Saturday, April 29, 2017

Three Films Make A Post: A horrifying descent into the twisted killing spree of a psychopath.

Witchouse 3: Demon Fire (2001): Ironically, J.R. Bookwalter’s likeable little horror movie - produced for Charles Band’s Full Moon when the money was obviously starting to run really low (though at least there aren’t any puppets around) - looks cheaper than most of the director’s self-financed films. It’s not terribly exciting business about the dangers of doing magic rituals while drunk (until the underdeveloped PLOT TWIST CHANGES EVERYTHING, of course), but Bookwalter makes the best out of no money and presents some minor chills, mostly spending his time on Debbie Rochon, Tanya Dempsey and Tina Krause (as well as Brinke Stevens as the evil witch Lilith) having fun, flipping out (particularly Rochon has two and a half highly entertaining scenes of losing her shit), and saying things like “You look like you fell down a flight of abusive boyfriends” while mostly keeping their clothes on. It’s entertaining enough for what it is, and tries hard not to bore its audience.

Speed 2: Cruise Control (1997): Where the first Speed was a dumb but inventive and fun action movie, this sequel is more than just a bit of a slog. Despite the promise of the title, the film is at least thirty minutes too long, full of boring subplots blandly presented, non-characters nobody gives a crap about and a general air of a script not so much written as spat out by some sort of script robot. Returning director Jan de Bont seems to have lost all his mojo for presenting exciting action. Never a man for prodding actors along, he can’t even get an entertaining performance out of Willem Dafoe (or any of the other actors, for that matter), so that the whole thing doesn’t just have the air of a bad sequel but of a film nobody involved actually wanted to have much to do with apart from cashing their pay checks.

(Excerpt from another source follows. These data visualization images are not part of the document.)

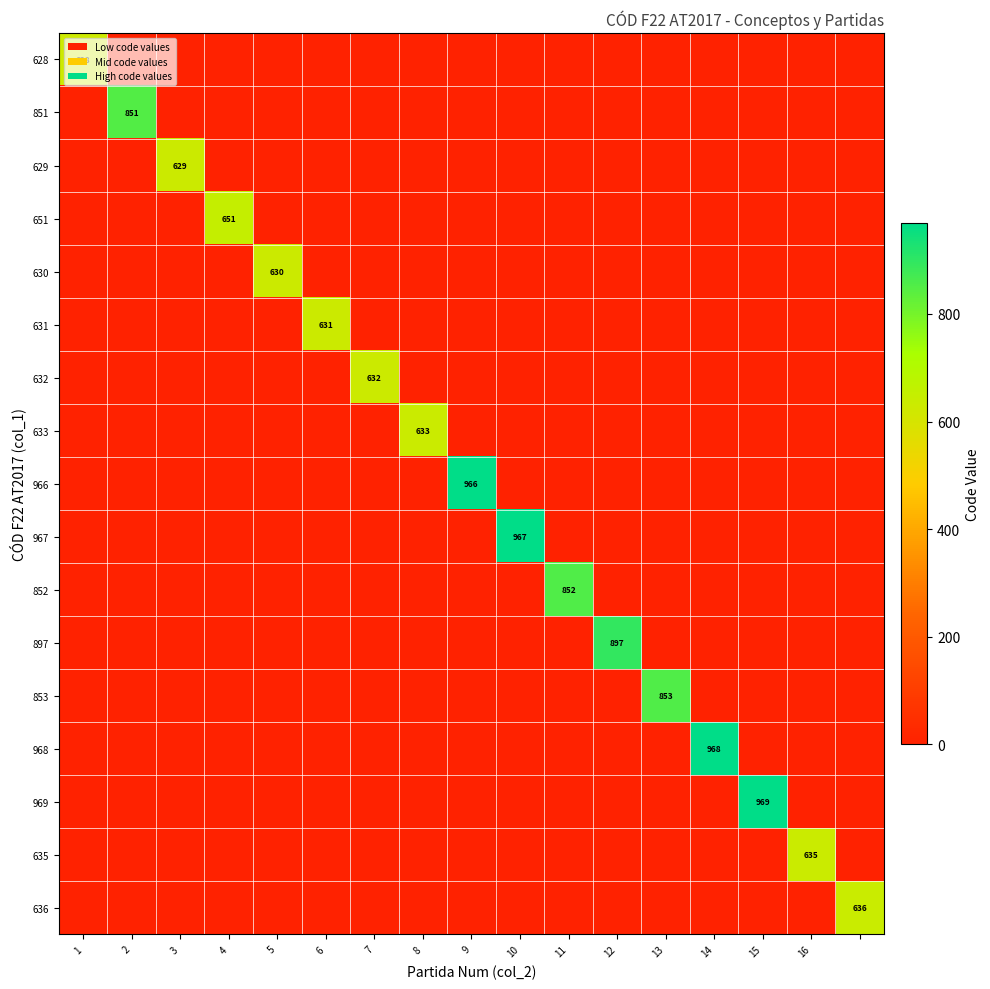

What is the sum of all 632 values?

632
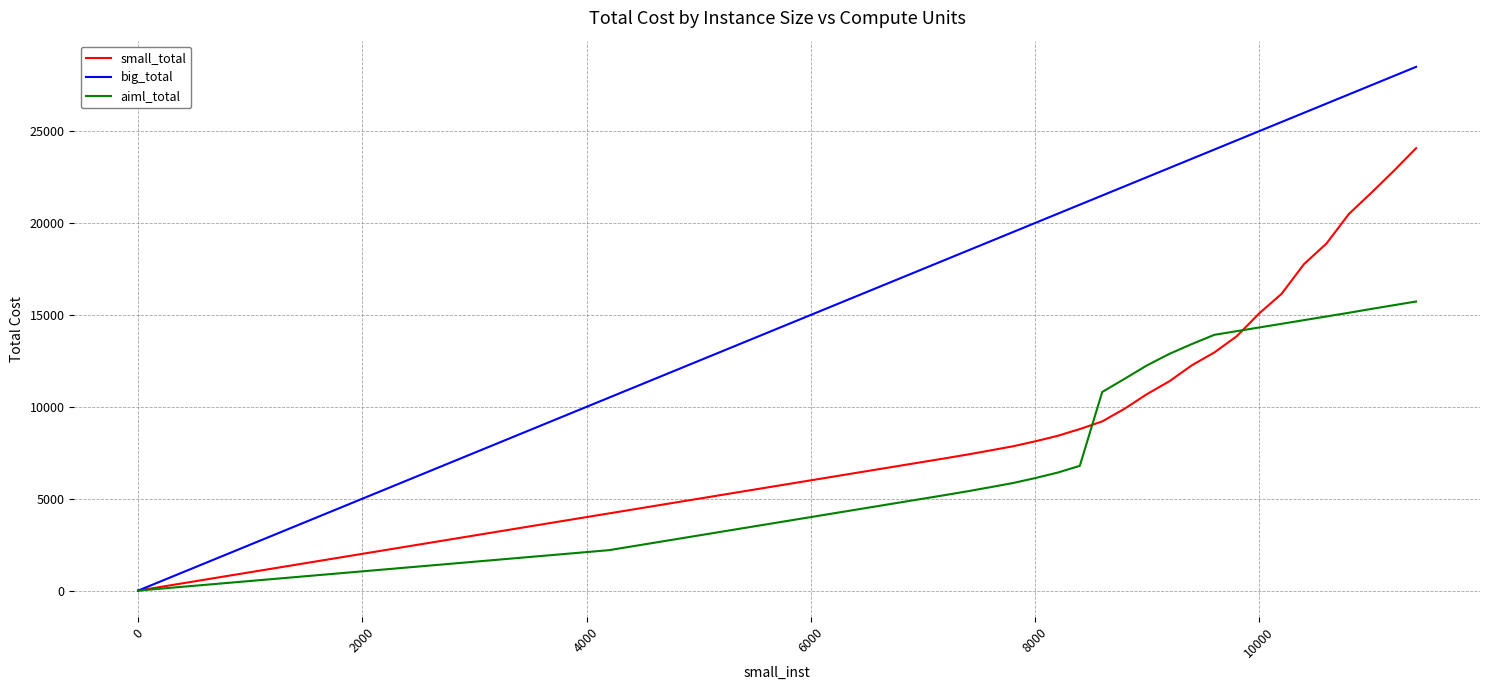

Which series has the largest range (max minus min)?

big_total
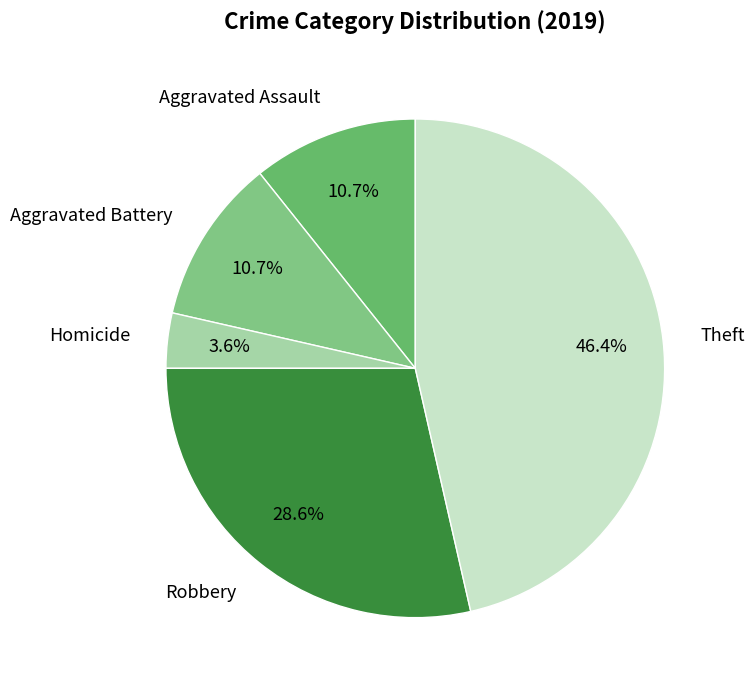

Which category has the biggest portion of the pie?

Theft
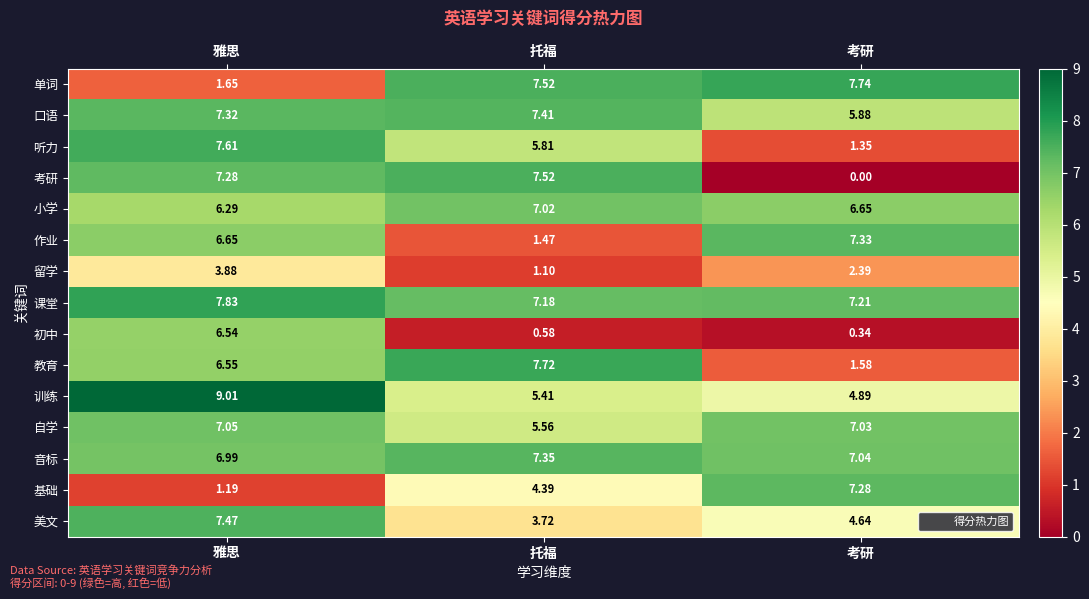

Which series has the widest spread of values?

考研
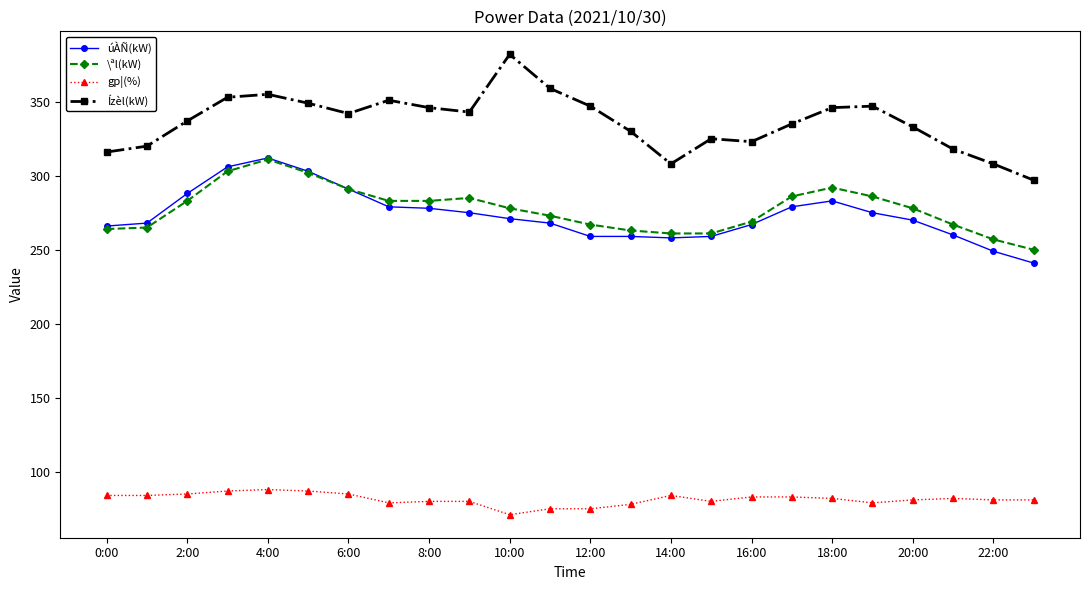

Which series has the largest range (max minus min)?

Ízèl(kW)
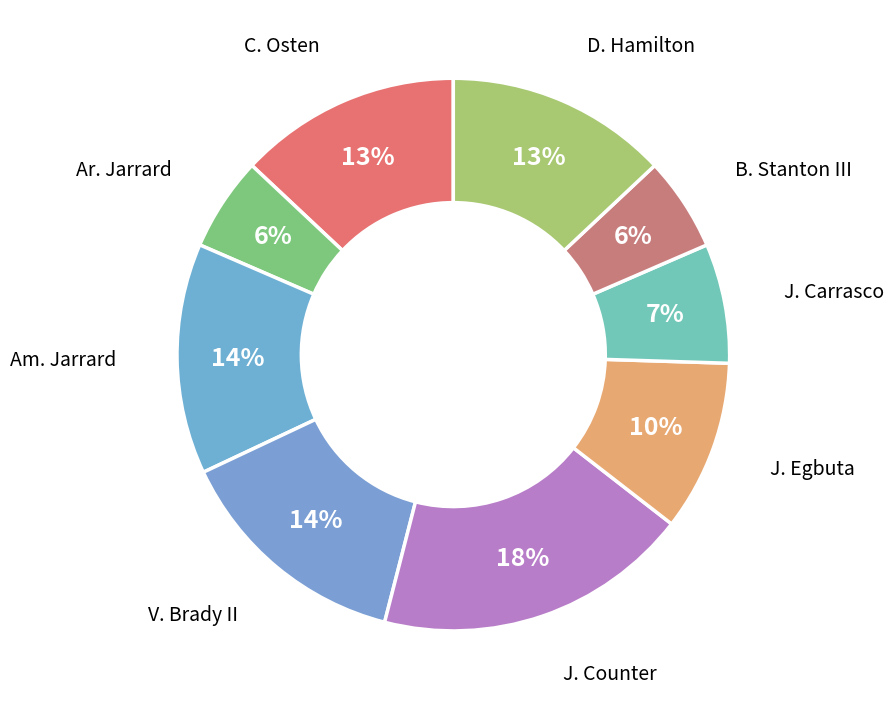

How many slices are in this pie chart?

9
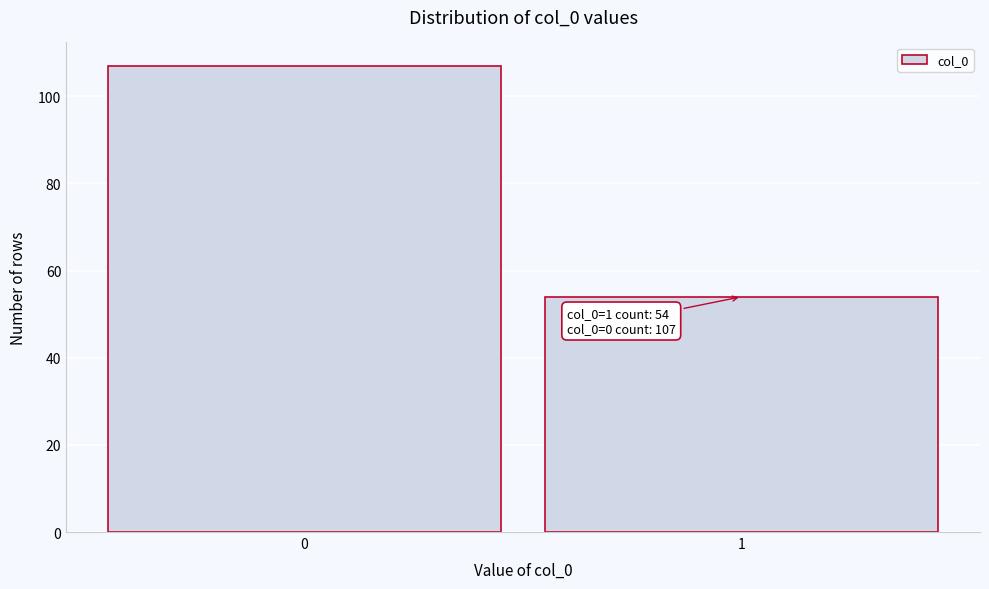

Reading left to right, extract all data points from this chart.

0=107	1=54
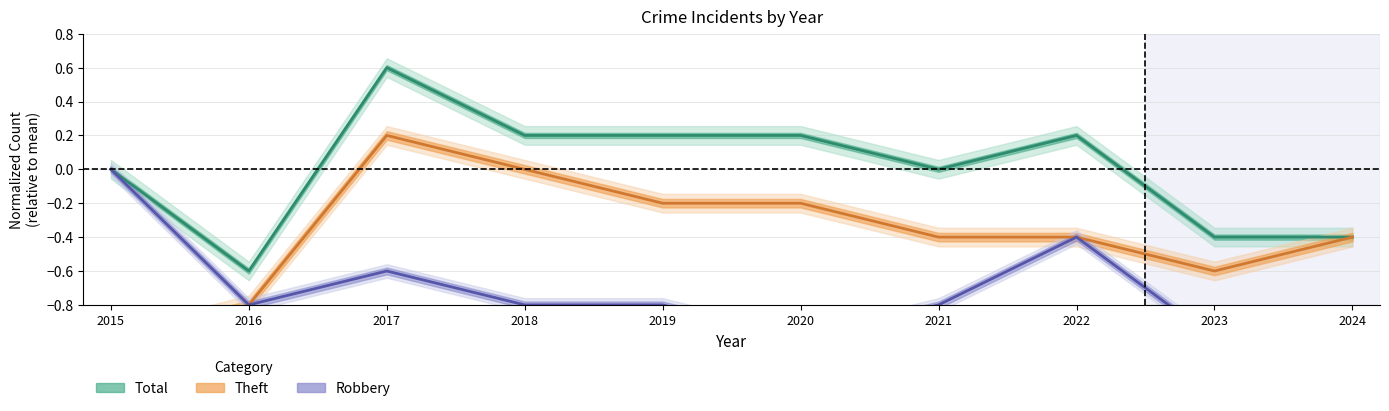

Where does the Theft series first go above 0?

2017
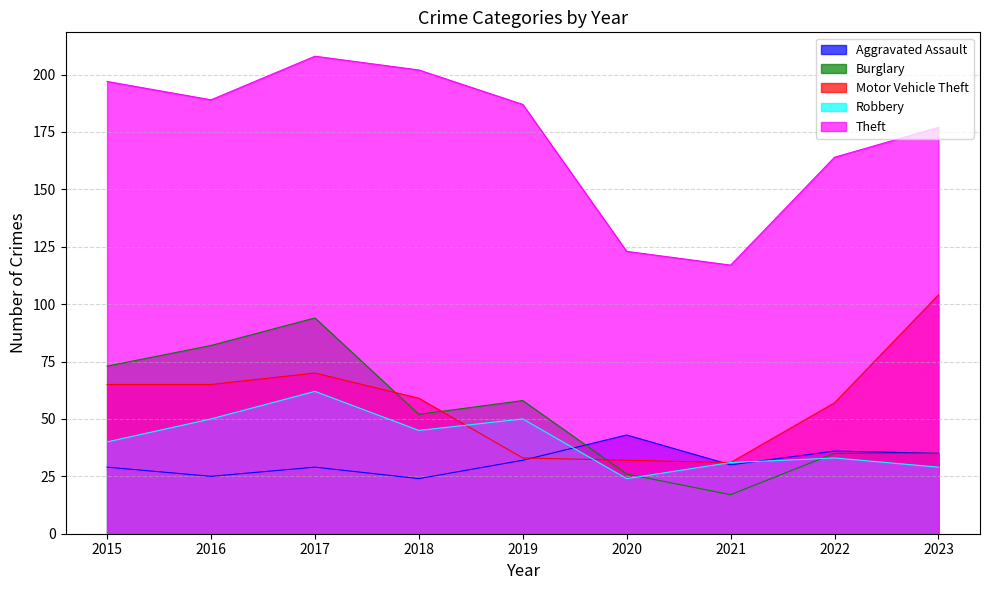

Which series has the widest spread of values?

Theft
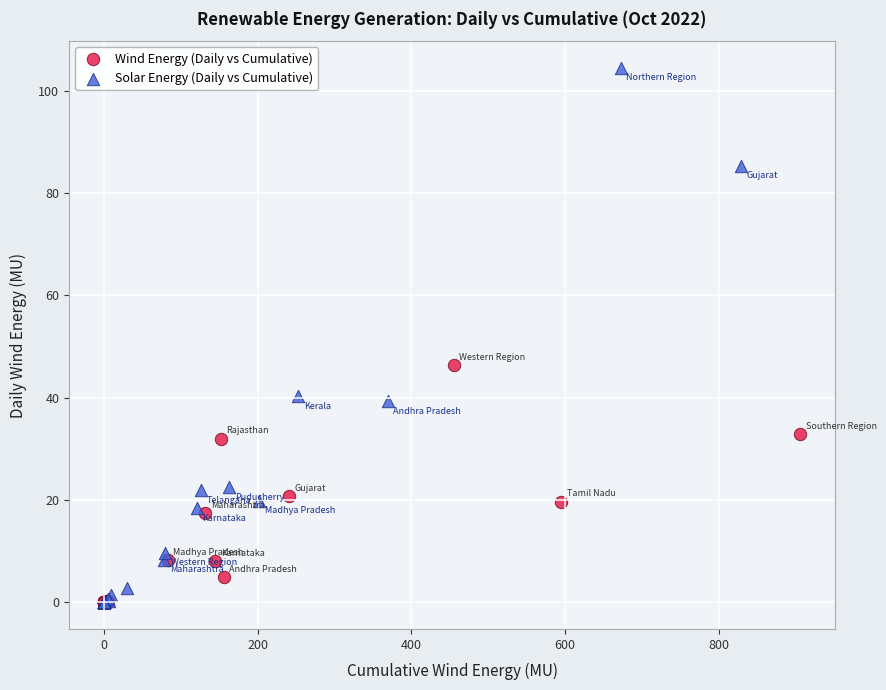

What are all the series names shown in the legend?

Wind Energy (Daily vs Cumulative), Solar Energy (Daily vs Cumulative)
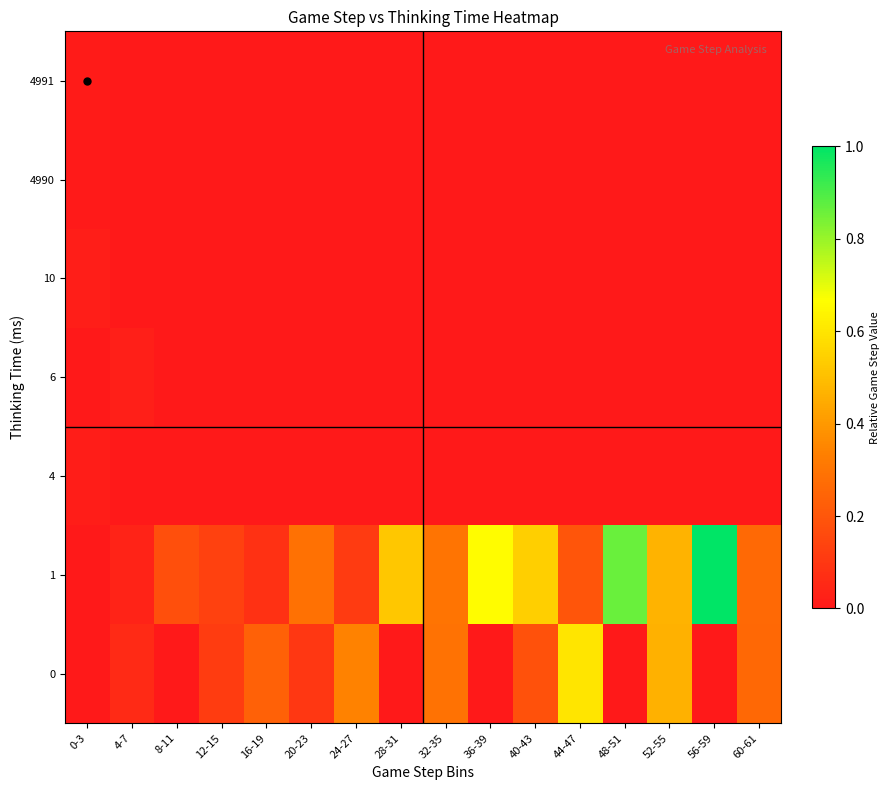

At which category is the sum across all series the highest?

56-59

Forgetting Sarah Marshall (2008): On paper Nicholas Stoller’s comedy (written by lead Jason Segel) should be a mess of a movie, seeing as it mixes genuinely sweet romantic comedy, awkwardness humour (a comedy style that still leaves me puzzled), “raunchy” comedy, Hollywood self-irony, and full frontal nudity by Segel. In practice, all these things for once feel as if they belong together here. That’s thanks to a script by Segel that is generally much cleverer than it needs to be, and often more insightful into the way actual human beings work than it pretends to be. A cast (Segel, Kristen Bell, Mila Kunis and Russell Brand in the main) that can switch comedy and acting styles at a moment’s notice does help there, too.
Plus, there’s a puppet comedy Dracula musical involved.